Authors: Devon James, Tim Otto and Michael Shirley

Publish Date: July 16, 2018


The proliferation of enterprise applications, the mainstream adoption of bring your own device (BYOD) and the hybrid cloud environment all increase the attack surface in the enterprise environment. The next generation firewall (NGFW) is the first line of defense against today’s threats and is a critical component of any defense-in-depth strategy. The NGFW market is one of the largest and most mature in the cybersecurity industry.

NGFW technologies have evolved from packet filtering and circuit-level gateways to application layer (proxy-based) and dynamic packet filtering firewalls that use port and protocol combinations to create and enforce access control policy between trusted and untrusted networks.

Traditional firewalls relied on common application ports to determine which applications were running and which attacks to watch for, but the NGFW can identify and either allow, block, or limit applications regardless of the ports and protocols used. The NGFW must also be capable of performing deep packet inspection on all packets, on all ports, and over all protocols in order to determine which applications are running over which ports and thus secure the applications effectively. Also, the expanded use of SSL/TLS in much of the traffic traversing the modern network makes it necessary for the NGFW to inspect encrypted content.


NSS Labs performed an independent test of the Cisco Firepower 4120 Security Appliance v6.2.2. The product was subjected to thorough testing at the NSS facility in Austin, Texas, based on the NSS Labs Next Generation Firewall Test Methodology v8.0. This test was conducted free of charge and NSS did not receive any compensation in return for Cisco’s participation.

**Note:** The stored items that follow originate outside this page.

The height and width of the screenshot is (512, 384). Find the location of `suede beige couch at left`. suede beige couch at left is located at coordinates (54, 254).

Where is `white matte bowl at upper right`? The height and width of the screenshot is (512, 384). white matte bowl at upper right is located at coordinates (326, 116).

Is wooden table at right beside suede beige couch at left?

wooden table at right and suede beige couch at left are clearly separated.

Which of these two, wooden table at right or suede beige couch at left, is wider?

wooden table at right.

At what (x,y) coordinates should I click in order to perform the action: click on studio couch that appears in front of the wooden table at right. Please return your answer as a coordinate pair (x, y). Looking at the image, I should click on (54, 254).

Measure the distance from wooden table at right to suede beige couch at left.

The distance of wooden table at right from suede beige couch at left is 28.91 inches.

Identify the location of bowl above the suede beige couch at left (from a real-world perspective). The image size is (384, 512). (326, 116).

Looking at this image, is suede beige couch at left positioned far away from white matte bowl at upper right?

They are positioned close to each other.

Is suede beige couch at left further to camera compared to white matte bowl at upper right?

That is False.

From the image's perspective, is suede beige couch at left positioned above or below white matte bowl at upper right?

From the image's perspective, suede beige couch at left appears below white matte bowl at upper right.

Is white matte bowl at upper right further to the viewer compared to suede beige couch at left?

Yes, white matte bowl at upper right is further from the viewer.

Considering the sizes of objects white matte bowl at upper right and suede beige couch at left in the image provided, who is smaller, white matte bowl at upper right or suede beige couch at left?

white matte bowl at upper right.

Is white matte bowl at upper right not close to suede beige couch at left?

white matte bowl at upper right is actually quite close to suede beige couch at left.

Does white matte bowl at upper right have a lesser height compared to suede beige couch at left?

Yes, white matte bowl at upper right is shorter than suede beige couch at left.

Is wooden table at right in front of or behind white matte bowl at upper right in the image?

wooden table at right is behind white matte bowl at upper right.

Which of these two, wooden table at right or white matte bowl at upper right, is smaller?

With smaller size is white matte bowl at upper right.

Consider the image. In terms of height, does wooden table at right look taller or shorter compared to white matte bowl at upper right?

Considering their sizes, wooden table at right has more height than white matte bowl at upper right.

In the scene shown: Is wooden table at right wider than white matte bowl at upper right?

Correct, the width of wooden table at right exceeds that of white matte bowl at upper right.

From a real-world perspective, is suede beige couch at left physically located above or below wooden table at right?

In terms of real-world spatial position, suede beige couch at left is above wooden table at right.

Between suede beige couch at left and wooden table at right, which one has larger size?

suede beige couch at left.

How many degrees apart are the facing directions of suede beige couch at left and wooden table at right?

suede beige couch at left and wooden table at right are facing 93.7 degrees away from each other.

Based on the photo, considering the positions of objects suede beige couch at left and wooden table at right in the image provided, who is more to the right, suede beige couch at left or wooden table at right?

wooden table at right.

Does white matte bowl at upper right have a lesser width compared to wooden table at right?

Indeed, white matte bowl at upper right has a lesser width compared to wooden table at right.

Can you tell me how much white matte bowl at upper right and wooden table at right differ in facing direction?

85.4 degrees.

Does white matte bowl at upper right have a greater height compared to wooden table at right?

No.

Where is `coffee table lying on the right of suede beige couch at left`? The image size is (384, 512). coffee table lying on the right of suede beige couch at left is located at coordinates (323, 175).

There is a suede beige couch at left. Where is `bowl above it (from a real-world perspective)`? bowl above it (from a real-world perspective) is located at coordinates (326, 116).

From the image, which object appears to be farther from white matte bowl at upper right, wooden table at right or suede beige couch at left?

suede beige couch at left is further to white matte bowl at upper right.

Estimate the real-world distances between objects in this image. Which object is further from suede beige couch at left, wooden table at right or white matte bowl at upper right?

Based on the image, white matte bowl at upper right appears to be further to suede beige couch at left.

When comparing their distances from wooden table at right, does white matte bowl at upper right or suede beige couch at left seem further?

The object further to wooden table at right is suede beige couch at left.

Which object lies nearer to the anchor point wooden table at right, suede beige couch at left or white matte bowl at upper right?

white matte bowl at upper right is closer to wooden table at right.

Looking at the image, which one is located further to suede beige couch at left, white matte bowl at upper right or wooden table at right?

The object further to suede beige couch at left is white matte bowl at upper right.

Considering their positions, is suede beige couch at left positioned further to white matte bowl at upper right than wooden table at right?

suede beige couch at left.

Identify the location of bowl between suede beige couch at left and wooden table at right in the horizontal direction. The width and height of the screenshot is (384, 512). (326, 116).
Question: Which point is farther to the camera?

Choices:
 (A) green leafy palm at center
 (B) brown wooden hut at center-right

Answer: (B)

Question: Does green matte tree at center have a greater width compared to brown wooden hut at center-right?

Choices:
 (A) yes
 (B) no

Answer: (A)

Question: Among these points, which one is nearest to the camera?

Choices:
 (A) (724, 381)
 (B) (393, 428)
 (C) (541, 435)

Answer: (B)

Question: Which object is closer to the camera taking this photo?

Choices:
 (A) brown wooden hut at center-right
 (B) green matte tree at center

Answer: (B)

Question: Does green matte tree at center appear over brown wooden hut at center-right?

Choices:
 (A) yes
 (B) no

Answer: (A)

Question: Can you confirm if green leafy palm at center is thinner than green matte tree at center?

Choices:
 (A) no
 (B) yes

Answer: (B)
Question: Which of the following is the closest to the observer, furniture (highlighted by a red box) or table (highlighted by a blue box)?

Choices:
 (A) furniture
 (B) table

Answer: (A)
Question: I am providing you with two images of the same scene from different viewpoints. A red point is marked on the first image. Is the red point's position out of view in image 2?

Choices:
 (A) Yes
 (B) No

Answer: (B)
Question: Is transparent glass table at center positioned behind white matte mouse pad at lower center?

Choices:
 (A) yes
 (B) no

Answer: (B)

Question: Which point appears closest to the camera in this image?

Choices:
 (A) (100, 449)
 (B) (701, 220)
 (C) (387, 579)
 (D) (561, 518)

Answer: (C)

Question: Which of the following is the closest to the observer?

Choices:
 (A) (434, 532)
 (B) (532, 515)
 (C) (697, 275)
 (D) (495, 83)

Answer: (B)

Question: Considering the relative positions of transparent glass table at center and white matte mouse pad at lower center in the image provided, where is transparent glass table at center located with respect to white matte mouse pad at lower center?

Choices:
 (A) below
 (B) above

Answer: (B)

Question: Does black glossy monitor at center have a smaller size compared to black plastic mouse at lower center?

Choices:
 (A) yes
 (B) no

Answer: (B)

  • Security effectiveness: The ability of the product to enforce a specified security policy effectively
  • Performance: Measures the performance of the firewall using various traffic conditions that provide metrics for real-world performance
  • Stability and Reliability: The ability of the device to maintain security effectiveness while under normal load and while passing malicious traffic
  • Total cost of ownership (TCO): Costs associated with product purchase, maintenance, installation and upkeep


As with all NSS Labs group tests, there was no fee for participation. In addition, the test methodology applied is in the public domain to provide transparency and to help enterprises understand the results.